Lawson, 30, was signed the day after the regular season and after he played much of 2017-18 in China with the Shandong Golden Stars. He did not appear in one game with the Wizards or any other NBA team during the regular season, yet he was the first point guard off the bench in Game 2.

When John Wall picked up two quick fouls, it was Lawson who got the nod, not Tomas Satoransky. Lawson ended up playing 31 minutes, more than Satoransky and fellow backup point guard Tim Frazier have earned combined through two games.

Though the Wizards had three point guards on their bench behind Wall before Lawson even signed, he has apparently surpassed them all on the depth chart. Satoransky is the most surprising, given he played quite well during the regular season.

Satoransky averaged 7.2 points, 3.9 assists and shot a team-best 46.5 percent from three. He had the highest offensive rating (124) on the team.

Lawson, though, played quite well in Game 2. He put up 14 points, eight assists and three rebounds while shooting 4-for-5 from three.

Lawson outscored four of the Wizards' five starters. Not bad for his first game.

"He did everything I knew he was capable of doing," Brooks said. "I’ve seen him do it for many, many years. He’s tough, he’s a competitor. He competes and pushes the pace. He plays defense. I liked the spirit."

Lawson provided a noticeable spark. He is still quick and aggressive with the ball, not afraid to look for his own shot, and played physical defense against the Raptors. Lawson ended the night plus-8 in the box score in a game the Wizards lost by 11.

"It’s good to see him get into a game and be able to produce for us," guard Bradley Beal said.

Given the Wizards lost Game 2 and face an 0-2 deficit in their series, it is likely that Brooks continues to alter his rotation in the coming games. He could go back to Satoransky more often, knowing he had some solid games against Toronto in the regular season, including on March 2 when he had 10 points, eight assists and six rebounds.

Satoransky could see more time at shooting guard or small forward and could play alongside Lawson.
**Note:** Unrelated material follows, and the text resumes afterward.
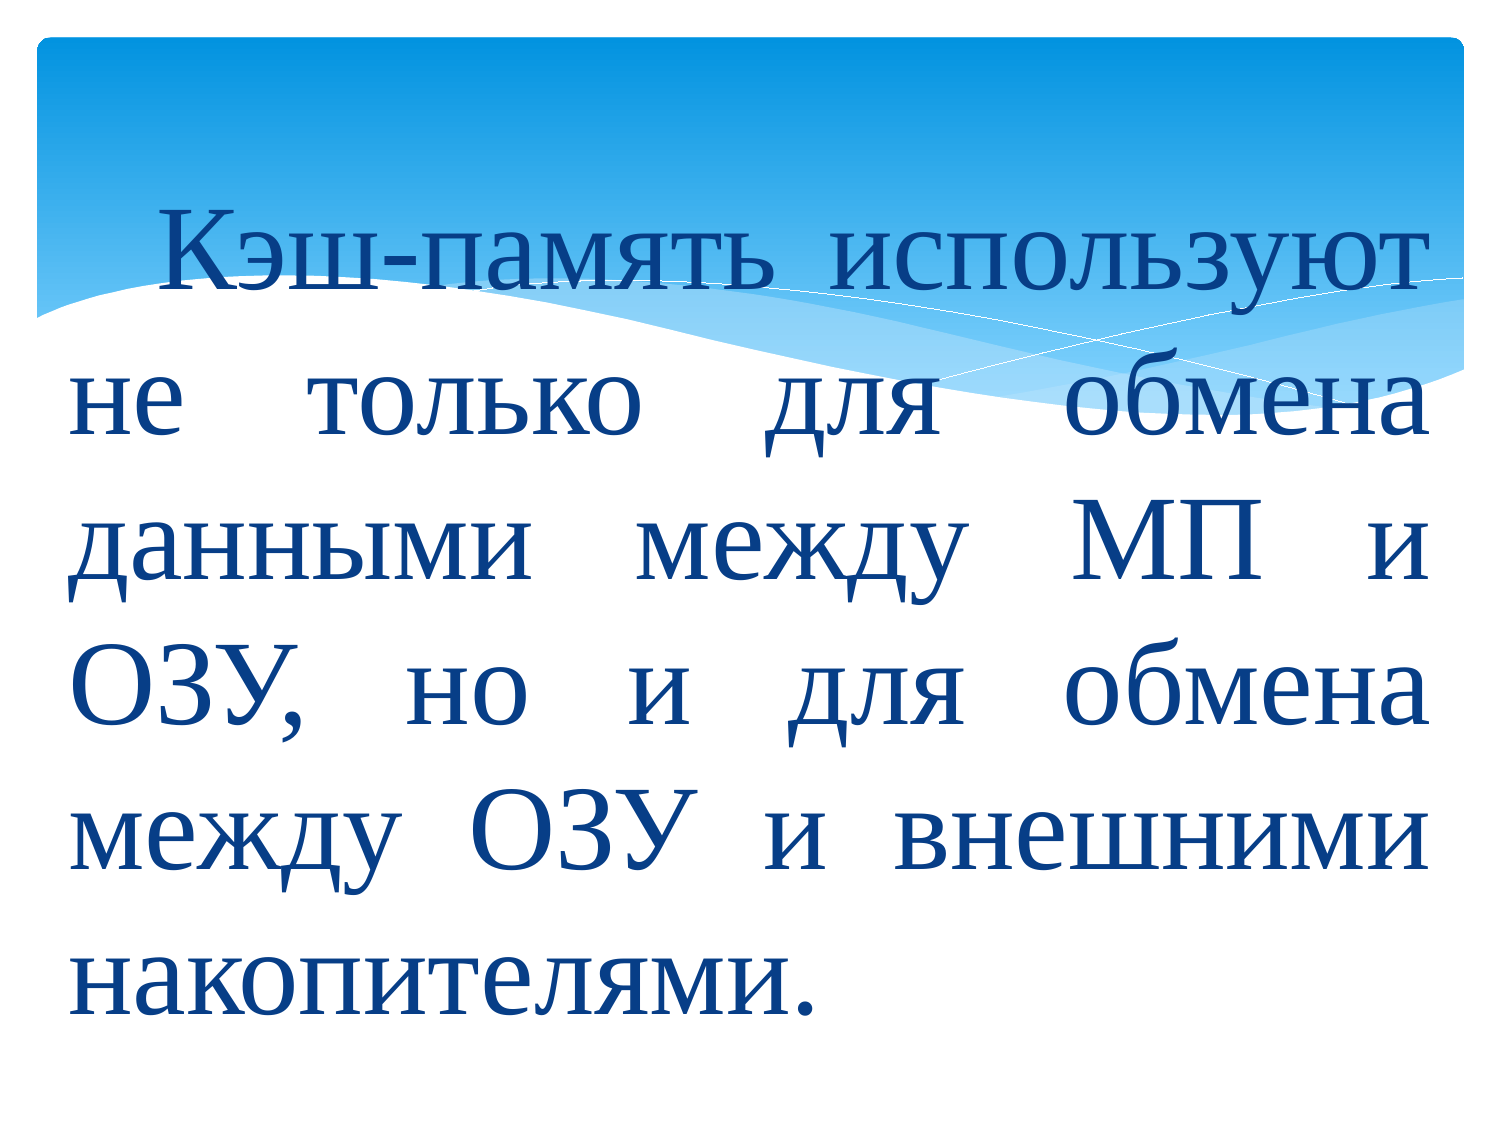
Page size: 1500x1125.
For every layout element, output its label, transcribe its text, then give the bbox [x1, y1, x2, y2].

list Кэш-память используют не только для обмена данными между МП и ОЗУ, но и для обмена между ОЗУ и внешними накопителями. [53, 160, 1447, 1059]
That might be Satoransky's best bet because Lawson did nothing in Game 2 to squander the opportunity.

For a team whose effort has been questioned by their head coach, Lawson's energy and urgency was noteworthy. He brought the edge of a guy playing for his NBA career, knowing a good playoff series could earn him a contract next season. 

Clearly, the way Lawson played was refreshing for Brooks given how long he kept him out on the floor. He may have come out of nowhere, but it looks like Lawson is here to stay.